▶ [ЗАДАНИЕ]: Сколько сахара в месяц выдавали по карточкам на одного человека, согласно источнику ниже?

Во дворе было еще несколько чудес: большой камень – я провел возле него бессчетные часы, ни один драгоценный камень, виденный мной позднее, не смог сравниться с ним по красоте и загадочности; заросли шиповника у забора, где я прятался от назойливого внимания взрослых, открывая новое ощущение своего самостоятельного, отдельного от других существования. Но самое притягательное и таинственное был колодец, вызывавший священный трепет, когда удавалось заглянуть вглубь. Связанный страшным запретом подходить близко, я так и не мог вдоволь насладиться созерцанием нового для меня пространства глубины: раздавался предостерегающий крик, и меня оттаскивали. Каждое утро еще в кровати я придумывал новую экспедицию к колодцу. Потом его засыпали, и я переживал это как разрушение святилища.
Совсем близко от нашего дома, в конце Бульварной улицы, была ярмарка. Сюда со всех окрестностей съезжались казахи на лошадях и верблюдах – на сотни километров вокруг Семипалатинска были только стойбища казахов-кочевников и мелкие поселения. В центре города находились кинотеатр, парк и несколько магазинов. В хлебные толпились очереди по несколько сот человек, люди стояли целыми семьями, с ночевкой. Во время войны был открыт ресторан с отдельными кабинами.
Еды в доме не было, это были голодные годы. Сахар выдавали по карточкам, полкило на человека в месяц. Мои родители смеялись, когда я однажды сказал, увидев перед собой один кусочек сахара на столе: «А Сталин, наверное, кладет в свой чай два кусочка».
Мы с ребятами жили летом и осенью на подножном корму – находили грибы, ягоды, стебли растений и коренья. Было одно небольшое растение со сладкими, толщиной в палец, корнями – их мы жевали, а листья использовали для татуировки. Если приложить к телу веточку с листьями и подержать так некоторое время, то они целиком отпечатывались на коже и долго сохранялись. Мы украшали грудь, спину и ноги, а иногда и щеки красивыми рисунками из этих листьев.

▶ [ДАННЫЕ]:
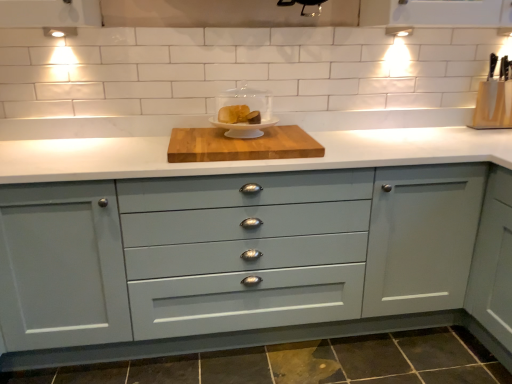
Question: Can you confirm if matte white cake stand at center, which appears as the first appliance when viewed from the front, is smaller than wooden cutting board at center?

Choices:
 (A) yes
 (B) no

Answer: (A)

Question: From a real-world perspective, is matte white cake stand at center, the 2th appliance in the right-to-left sequence, under wooden cutting board at center?

Choices:
 (A) no
 (B) yes

Answer: (A)

Question: From the image's perspective, is matte white cake stand at center, which appears as the 1th appliance when viewed from the left, under wooden cutting board at center?

Choices:
 (A) yes
 (B) no

Answer: (B)

Question: Can you confirm if matte white cake stand at center, the 2th appliance from the back, is taller than wooden cutting board at center?

Choices:
 (A) yes
 (B) no

Answer: (A)

Question: From the image's perspective, would you say matte white cake stand at center, the 2th appliance from the back, is positioned over wooden cutting board at center?

Choices:
 (A) yes
 (B) no

Answer: (A)

Question: From the image's perspective, is matte gray cabinet at center positioned above or below wooden cutting board at center?

Choices:
 (A) above
 (B) below

Answer: (B)

Question: Considering the positions of matte gray cabinet at center and wooden cutting board at center in the image, is matte gray cabinet at center bigger or smaller than wooden cutting board at center?

Choices:
 (A) small
 (B) big

Answer: (B)

Question: Is point (217, 304) positioned closer to the camera than point (192, 155)?

Choices:
 (A) closer
 (B) farther

Answer: (B)

Question: In terms of height, does matte gray cabinet at center look taller or shorter compared to wooden cutting board at center?

Choices:
 (A) tall
 (B) short

Answer: (A)

Question: Visually, is matte white cake stand at center, which appears as the 1th appliance when viewed from the left, positioned to the left or to the right of wooden cutting board at center?

Choices:
 (A) right
 (B) left

Answer: (A)

Question: Looking at the image, does matte white cake stand at center, the 2th appliance in the right-to-left sequence, seem bigger or smaller compared to wooden cutting board at center?

Choices:
 (A) big
 (B) small

Answer: (B)

Question: Would you say matte white cake stand at center, which appears as the 1th appliance when viewed from the left, is inside or outside wooden cutting board at center?

Choices:
 (A) inside
 (B) outside

Answer: (B)

Question: From a real-world perspective, is matte white cake stand at center, the 2th appliance in the right-to-left sequence, positioned above or below wooden cutting board at center?

Choices:
 (A) below
 (B) above

Answer: (B)

Question: In terms of size, does wooden knife block at upper right, positioned as the 2th appliance in left-to-right order, appear bigger or smaller than matte white cake stand at center, which appears as the first appliance when viewed from the front?

Choices:
 (A) big
 (B) small

Answer: (B)

Question: From a real-world perspective, is wooden knife block at upper right, positioned as the 2th appliance in left-to-right order, above or below matte white cake stand at center, which appears as the 1th appliance when viewed from the left?

Choices:
 (A) above
 (B) below

Answer: (A)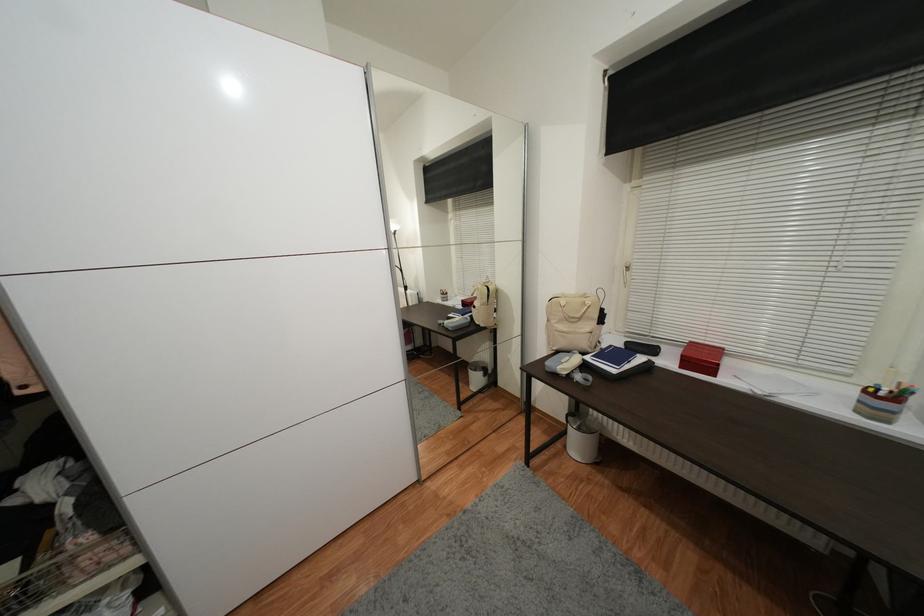
The height and width of the screenshot is (616, 924). What do you see at coordinates (871, 167) in the screenshot?
I see `a blinds pull chain` at bounding box center [871, 167].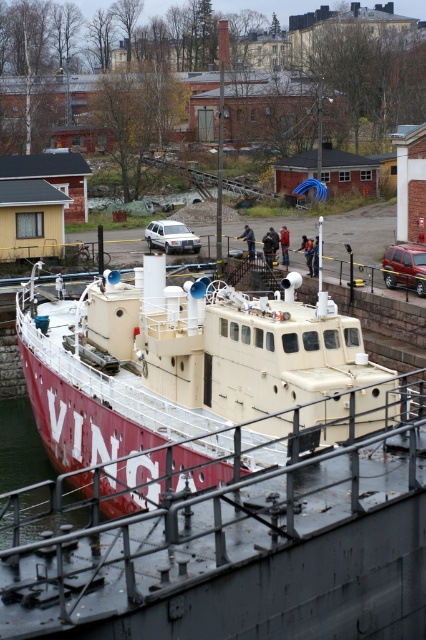
Can you confirm if metallic gray rail at lower center is taller than red matte boat at center?

In fact, metallic gray rail at lower center may be shorter than red matte boat at center.

Describe the element at coordinates (233, 550) in the screenshot. The image size is (426, 640). I see `metallic gray rail at lower center` at that location.

Locate an element on the screen. metallic gray rail at lower center is located at coordinates (233, 550).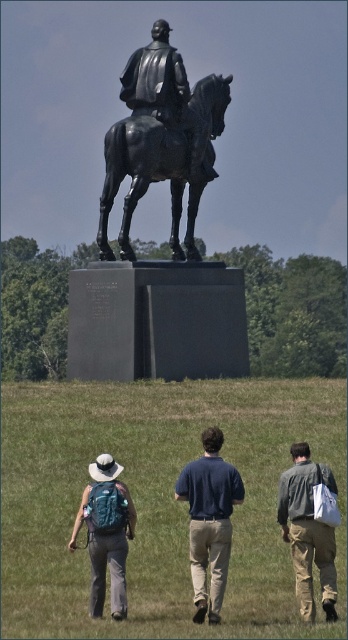
You are standing at the base of the equestrian statue and see the green grass at lower center and the teal fabric backpack at lower left. Which object is closer to your viewpoint?

The teal fabric backpack at lower left is closer to your viewpoint because it is positioned below the green grass at lower center, which is above it.

You are standing in the foreground looking towards the statue. You see the green grass at lower center and the shiny black horse at center. Which object is located to the right of the other?

The green grass at lower center is to the right of the shiny black horse at center.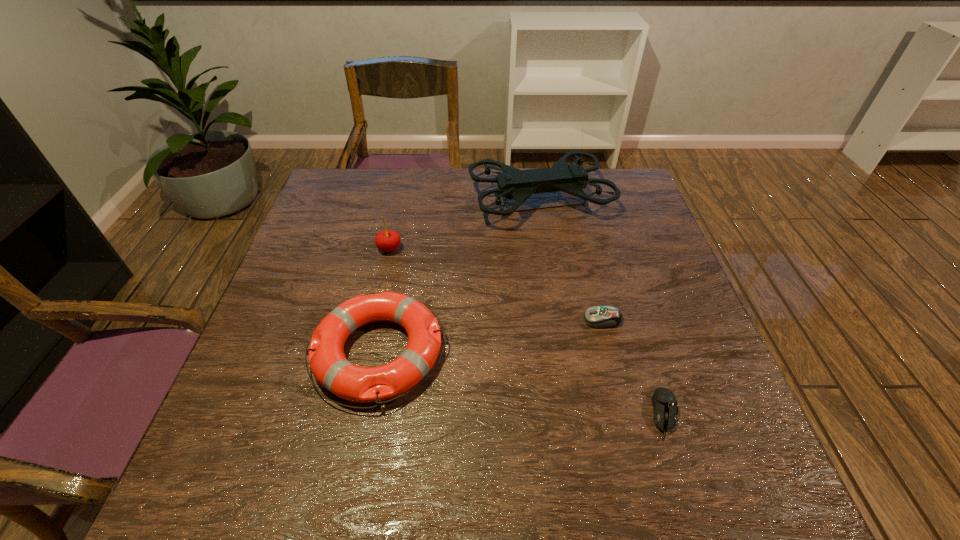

▶ [ПИСЬМЕННОЕ РЕШЕНИЕ]: Полкило.